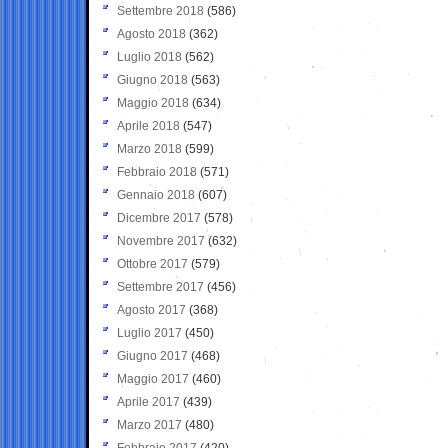
Settembre 2018
(586)
Agosto 2018
(362)
Luglio 2018
(562)
Giugno 2018
(563)
Maggio 2018
(634)
Aprile 2018
(547)
Marzo 2018
(599)
Febbraio 2018
(571)
Gennaio 2018
(607)
Dicembre 2017
(578)
Novembre 2017
(632)
Ottobre 2017
(579)
Settembre 2017
(456)
Agosto 2017
(368)
Luglio 2017
(450)
Giugno 2017
(468)
Maggio 2017
(460)
Aprile 2017
(439)
Marzo 2017
(480)
Febbraio 2017
(420)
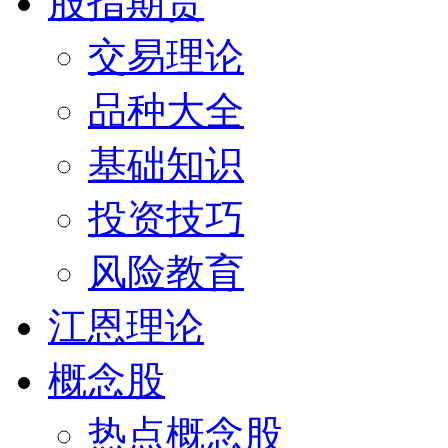
股指期货
交易理论
品种大全
基础知识
投资技巧
风险教育
江恩理论
概念股
热点概念股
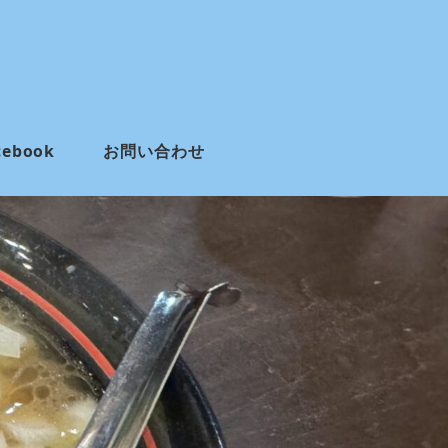
cebook
お問い合わせ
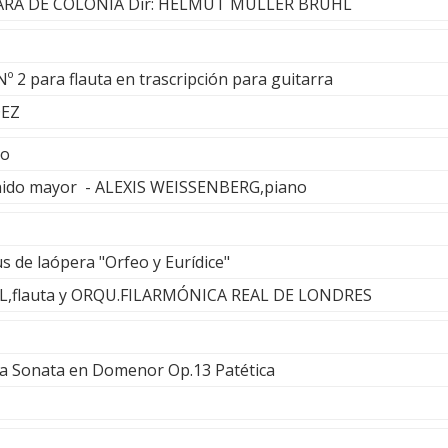
RA DE COLONIA Dir: HELMUT MÜLLER BRÜHL
Nº 2 para flauta en trascripción para guitarra
EZ
co
nido mayor - ALEXIS WEISSENBERG,piano
us de laópera "Orfeo y Eurídice"
L,flauta y ORQU.FILARMÓNICA REAL DE LONDRES
 la Sonata en Domenor Op.13 Patética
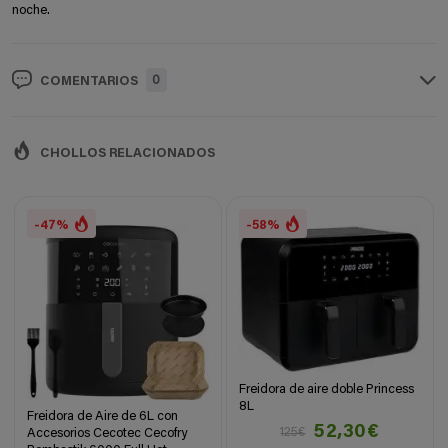
noche.
0
COMENTARIOS
CHOLLOS RELACIONADOS
-47%
-58%
Freidora de aire doble Princess
8L
Freidora de Aire de 6L con
52,30€
125€
Accesorios Cecotec Cecofry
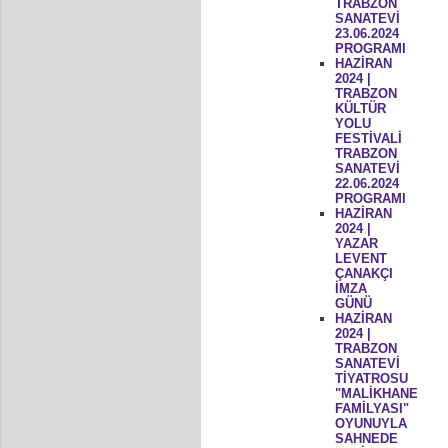
TRABZON
SANATEVİ
23.06.2024
PROGRAMI
HAZİRAN
2024 |
TRABZON
KÜLTÜR
YOLU
FESTİVALİ
TRABZON
SANATEVİ
22.06.2024
PROGRAMI
HAZİRAN
2024 |
YAZAR
LEVENT
ÇANAKÇI
İMZA
GÜNÜ
HAZİRAN
2024 |
TRABZON
SANATEVİ
TİYATROSU
"MALİKHANE
FAMİLYASI"
OYUNUYLA
SAHNEDE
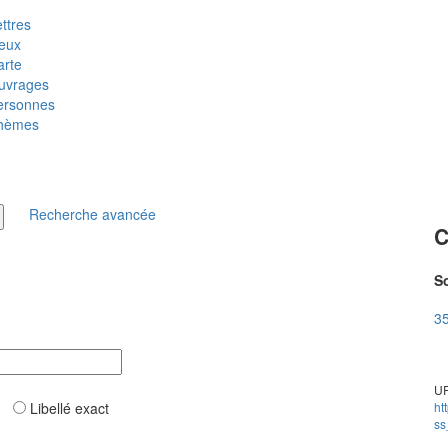
ttres
ieux
arte
uvrages
ersonnes
hèmes
Recherche avancée
C
So
35
UR
ar
Libellé exact
ht
ss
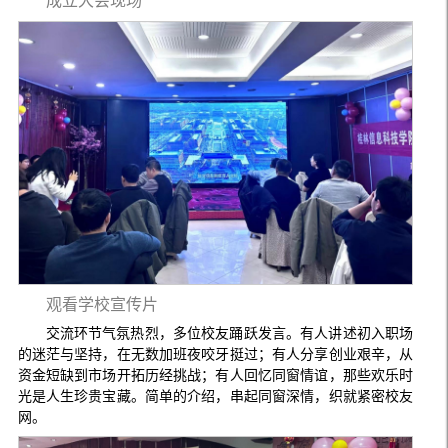
成立大会
现场
观看学校宣传片
交流环节气氛热烈，多位校友踊跃发言。有人讲述初入职场
的迷茫与坚持，在无数加班夜咬牙挺过；有人分享创业艰辛，从
资金短缺到市场开拓历经挑战；有人回忆同窗情谊，那些欢乐时
光是人生珍贵宝藏。简单的介绍，串起同窗深情，织就紧密校友
网。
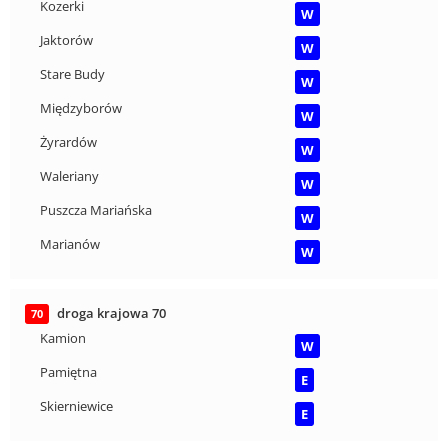
Kozerki
W
Jaktorów
W
Stare Budy
W
Międzyborów
W
Żyrardów
W
Waleriany
W
Puszcza Mariańska
W
Marianów
W
droga krajowa 70
70
Kamion
W
Pamiętna
E
Skierniewice
E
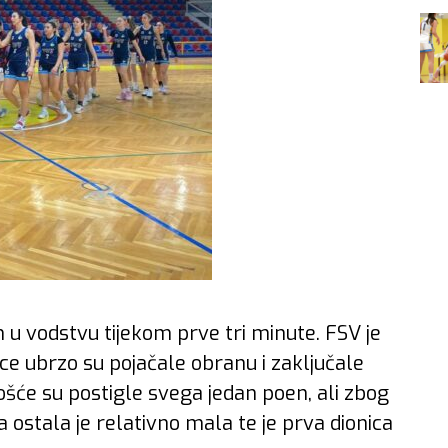
 u vodstvu tijekom prve tri minute. FSV je
ce ubrzo su pojačale obranu i zaključale
šće su postigle svega jedan poen, ali zbog
 ostala je relativno mala te je prva dionica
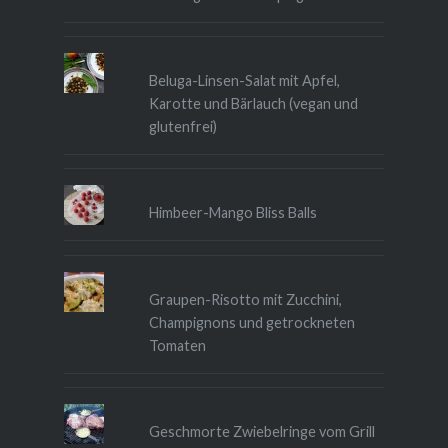
Beluga-Linsen-Salat mit Apfel,
Karotte und Bärlauch (vegan und
glutenfrei)
Himbeer-Mango Bliss Balls
Graupen-Risotto mit Zucchini,
Champignons und getrockneten
Tomaten
Geschmorte Zwiebelringe vom Grill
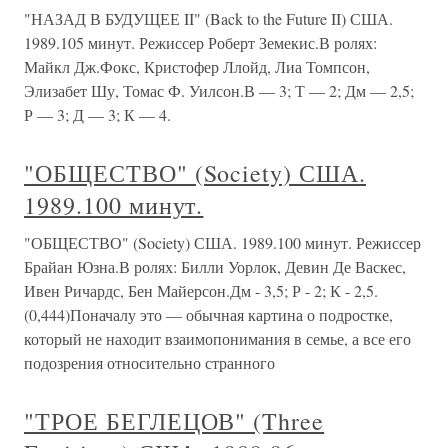
"НАЗАД В БУДУЩЕЕ II" (Back to the Future II) США.
1989.105 минут. Режиссер Роберт Земекис.В ролях:
Майкл Дж.Фокс, Кристофер Ллойд, Лиа Томпсон,
Элизабет Шу, Томас Ф. Уилсон.В — 3; Т — 2; Дм — 2,5;
Р — 3; Д — 3; К — 4.
"ОБЩЕСТВО" (Society) США.
1989.100 минут.
"ОБЩЕСТВО" (Society) США. 1989.100 минут. Режиссер
Брайан Юзна.В ролях: Билли Уорлок, Девин Де Васкес,
Ивен Ричардс, Бен Майерсон.Дм - 3,5; Р - 2; К - 2,5.
(0,444)Поначалу это — обычная картина о подростке,
который не находит взаимопонимания в семье, а все его
подозрения относительно странного
"ТРОЕ БЕГЛЕЦОВ" (Three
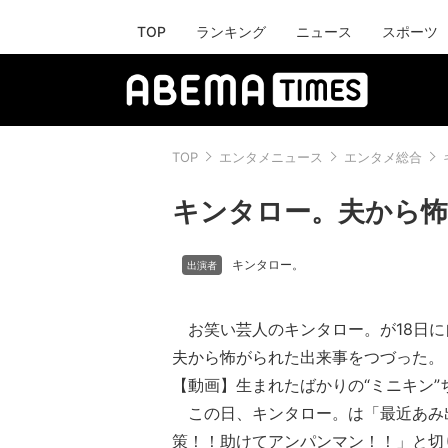
TOP
ランキング
ニュース
スポーツ
TOP
エンタメニュース
エンタメ総合
キンタロー。夫から怖
キンタロー。
お笑い芸人のキンタロー。が18日に
夫から怖がられた出来事をつづった。
【動画】生まれたばかりの“ミニキン”
この日、キンタロー。は「最近あみ
策！！助けてアンパンマン！！」と切り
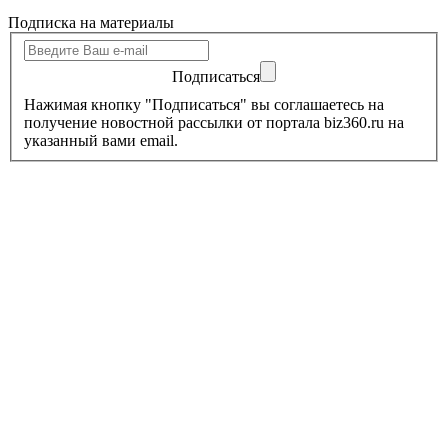
Подписка на материалы
Подписаться
Нажимая кнопку "Подписаться" вы соглашаетесь на
получение новостной рассылки от портала biz360.ru на
указанный вами email.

What the task requires:
Locate each line of the data above that contains the word "Подписаться", and copy those lines.

Task solution:
Подписаться
Нажимая кнопку "Подписаться" вы соглашаетесь на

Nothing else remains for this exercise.